Economic growth has been strong but it has been declining slightly since a strong 9.8% expansion in 2012. The IMF expects 8.5% growth this year and 7.9% in 2015. Above all else, says Megan McDonald, global head of debt capital markets at Standard Bank, it is this growth that has brought capital markets investors back into Ivorian debt. “That’s what investors are buying into [in Côte d’Ivoire],’ she says. “The African growth story.”

EM INTERVIEW Seventy year old Daniel Kablan Duncan is not a newcomer among African policymakers. Indeed, he was finance minister in the early 1990s under the late president Félix Houphouet Boigny, who also appointed Alassane Ouattara as prime minister at the time. Duncan is now overseeing a far-reaching plan to restore the country’s past glory.

“The country is fast becoming a regional showcase,” he told Emerging Markets. “It is again one of the locomotives of the region in the sub-region, together with Nigeria.”

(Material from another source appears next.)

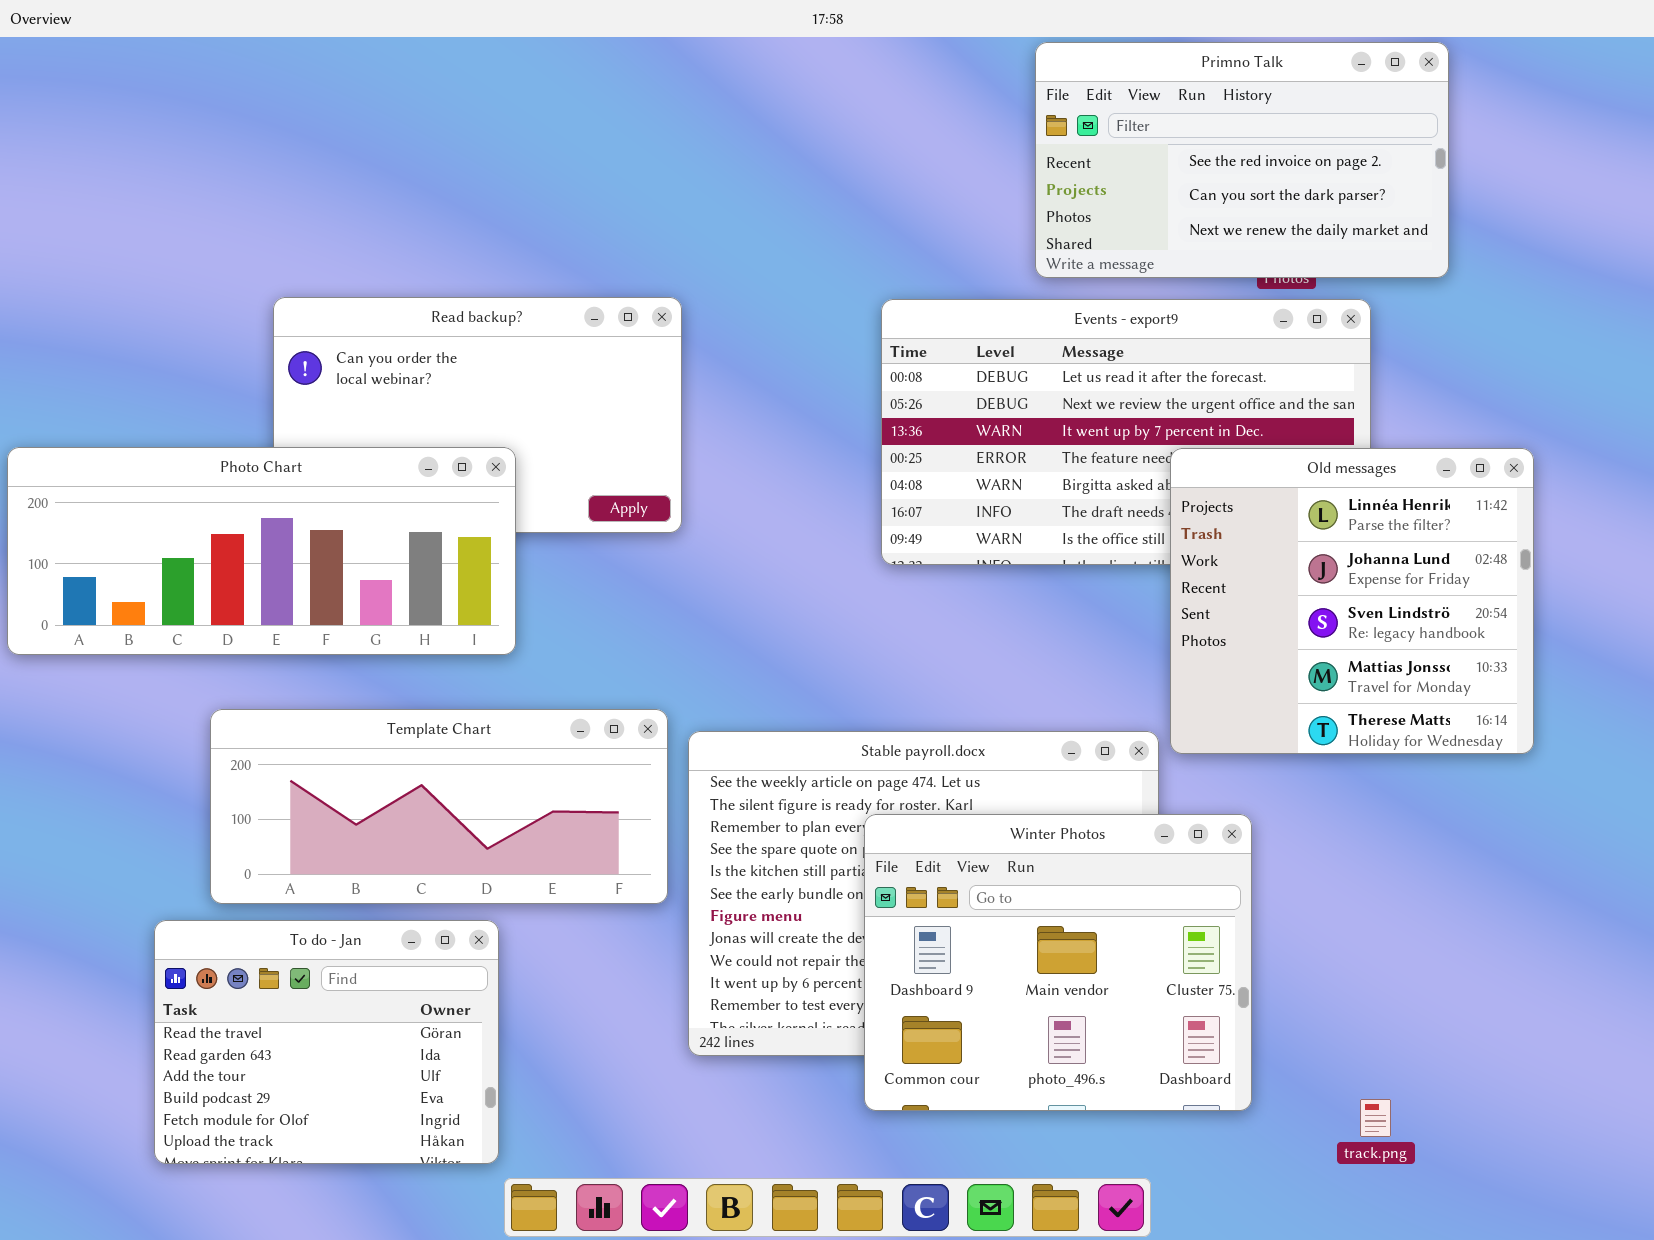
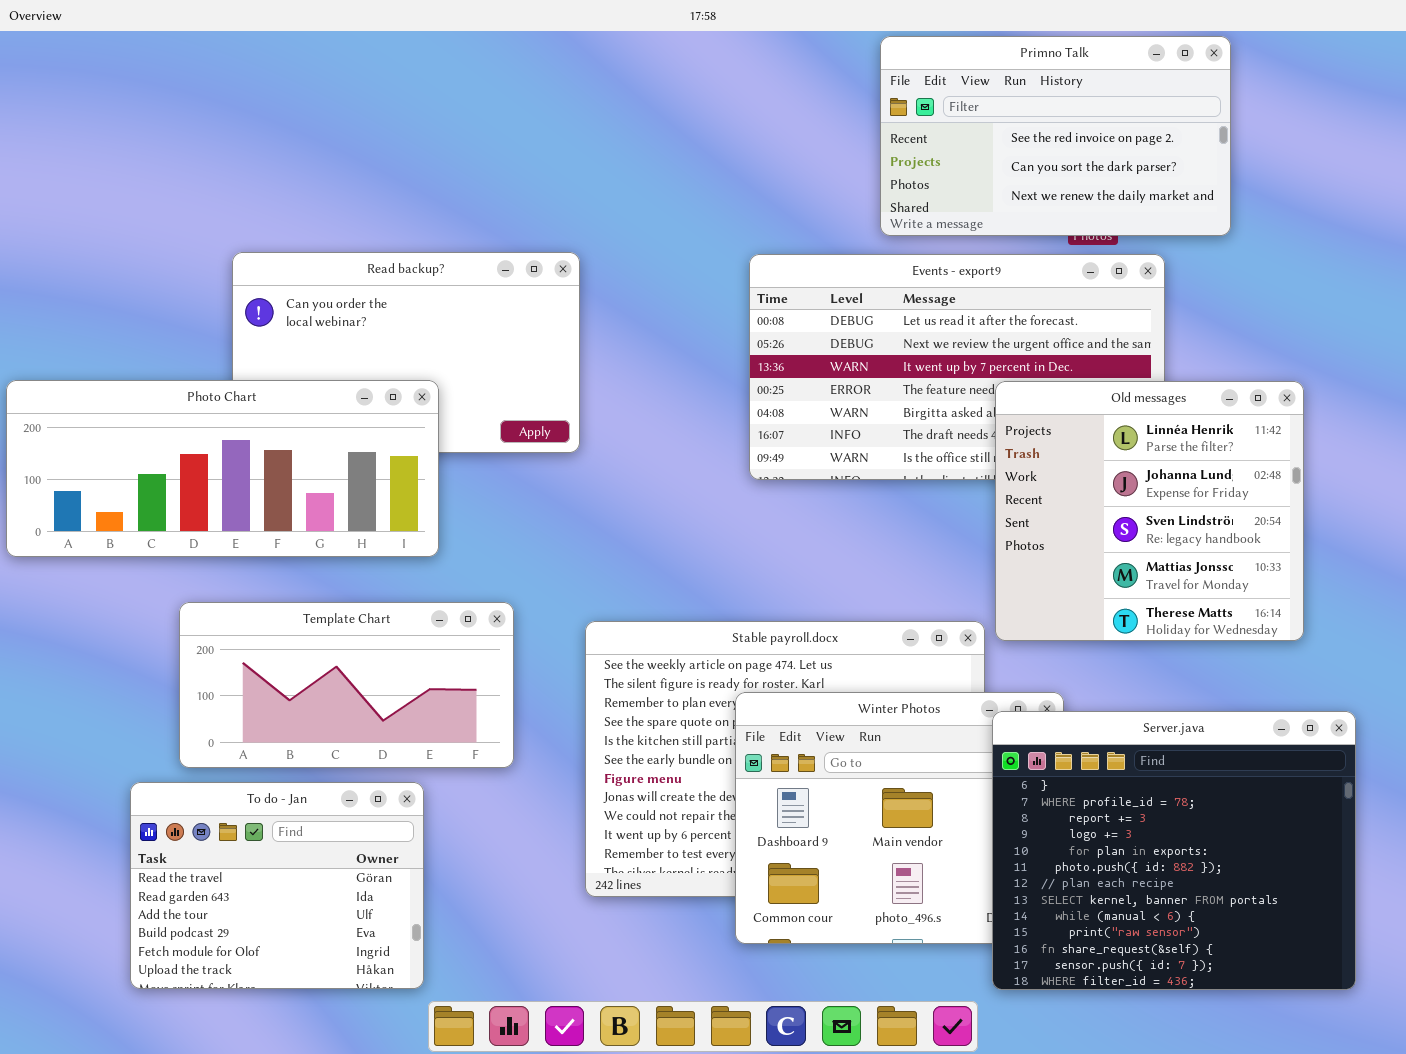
Template Chart: [210,709,668,904] -> [179,602,514,768], resized
Server.java: none -> [992,711,1356,990], opened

Côte d’Ivoire is already preparing another bond issue next year of some $1bn, in agreement with the IMF following last year’s successful Eurobond issue. “We have been working with the Fund to sustain the pace of investment in Côte d’Ivoire,” he said. The country has been pursuing a $22bn investment programme (2012-2015), 60% of which is supposed to be financed by the private sector.

Duncan says the investment rate has already doubled from 8% of GDP during the civil war to 16.5% this year. Officials are now aiming for 23% by 2015 and returning to the level of “les années glorieuses” of Houphouet Boigny of more than 25% of GDP.

Economic growth is expected to hit 8%-10% next year, he says. The fall in commodity prices has not really hurt Côte d’Ivoire so far, as cocoa prices are still supportive, he said, which has allowed it to increase the price paid to producers.

The Ivorian prime minister is also a regional integration enthusiast. Nigeria already accounts for 23% of overall trade of the west African economic community ECOWAS, of which Côte d’Ivoire is a member. This share is supposed to double by 2020, according to government projections. “Integration is the key for the whole sub-region of West Africa,” Duncan said.